Rolling across the Wisconsin prairie on way too little sleep and not enough coffee had my mind focused on the aroma of cow and how so much of the heartland unfurls like a rumpled blanket. Wisconsin makes for fun riding, but a particular kind; there are fewer banked corners but endless gentle ones to throttle through at speed.
Luckily I wasn’t there alone and had Harley-Davidson staff to guide my way — and also the way of a fistful of journalists there, like me, to ride the Motor Company’s newly improved Custom Vehicle Operations Road and Street Glide rigs. And this was no run-of-the-mill debut: These bikes are Harley’s crown jewels and were debuting on the advent of the brand’s 120th-anniversary celebration.

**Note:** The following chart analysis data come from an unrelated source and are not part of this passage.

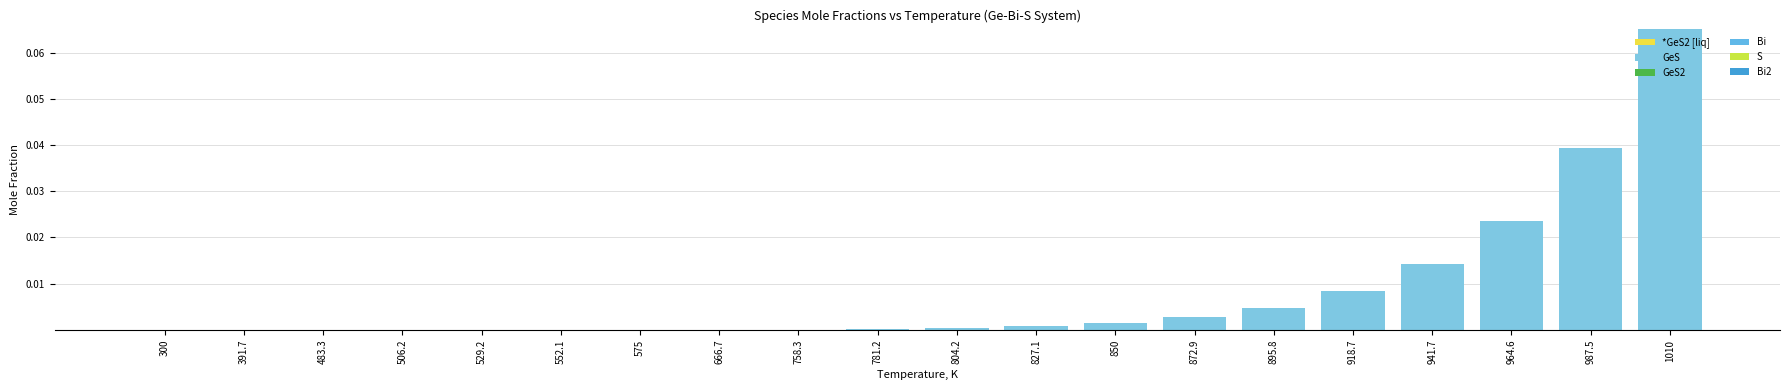

Between 1010 and 781.2, which is larger?

781.2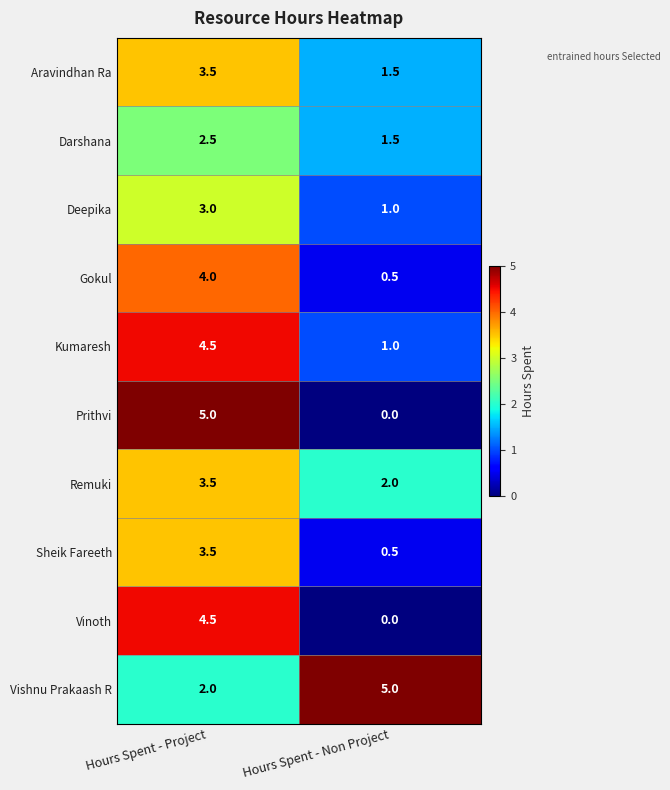

Which series has the largest total across all categories?

Vishnu Prakaash R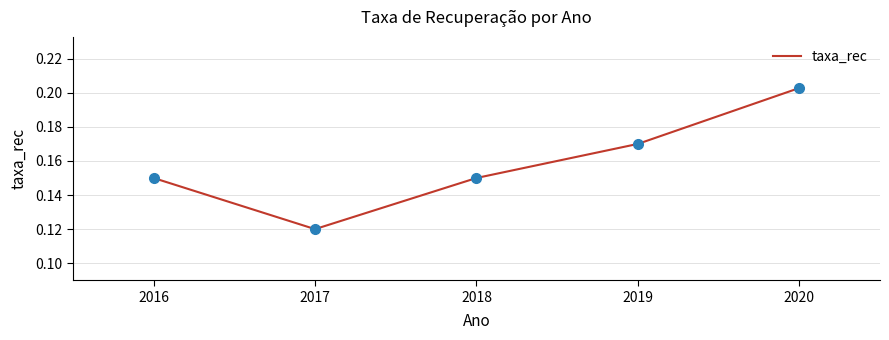

At which category does the chart reach its peak across all series?

2020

Back in Milwaukee, where we’d started the day four hours before, tens of thousands of Harley riders were streaming into town for an epic weekend-long celebration featuring bespoke embroidered leather garb (acres of it) and enough chrome to be seen from space. (Officially, H-D says 73,000 bikes flooded the city.) Both Green Day and the Foo Fighters would play a few days after I saddled up.

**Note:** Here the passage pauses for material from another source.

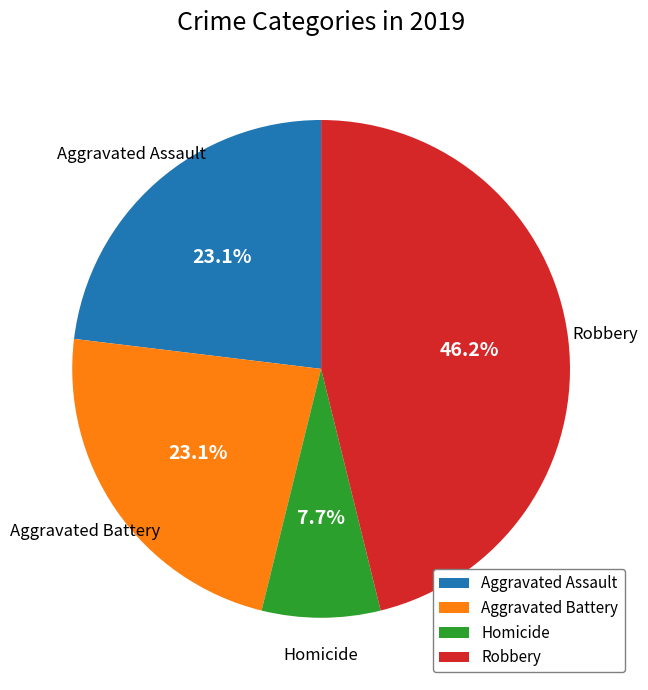

Is it true that Aggravated Assault is 23% of the pie?

True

But before those bands would set foot on stage, I was bombing along, fighting back yawns, and wondering if I had either of their respective greatest hits on my iPhone since both the new CVO Street Glide and Road Glide come equipped with a Rockford Fosgate Stage II audio system that’s specifically sound focused, so that all four speakers (two in the fairing and two in the saddle bags) belt up to 500 watts of music directly at the rider. Pair your bike to Apple CarPlay beamed across the very legible 12.3-inch touchscreen, and whatever entertainment’s on your iPhone — as well as calls, turn-by-turn directions piped to a helmet Bluetooth headset — are all within easy integration.
Then I thought better of such a diversion; I had all the thumpety-thump backbeat I’d need in the form of a naturally aspirated, two-liter V-twin Milwaukee-Eight engine. These Custom Vehicle Operations Harleys are big, muscular bruisers with low-down torque that’ll pin a g-force grin into your cheeks — and wipe the tarmac with you if you’re not focused.
So instead, I just rode. What I lacked for caffeine and musical accompaniment was being made up for in the form of petroleum turned into thunder — and a big American kiss (or finger?) to anyone who thinks Harley-Davidson isn’t as relevant today as it’s been for the last 12 decades.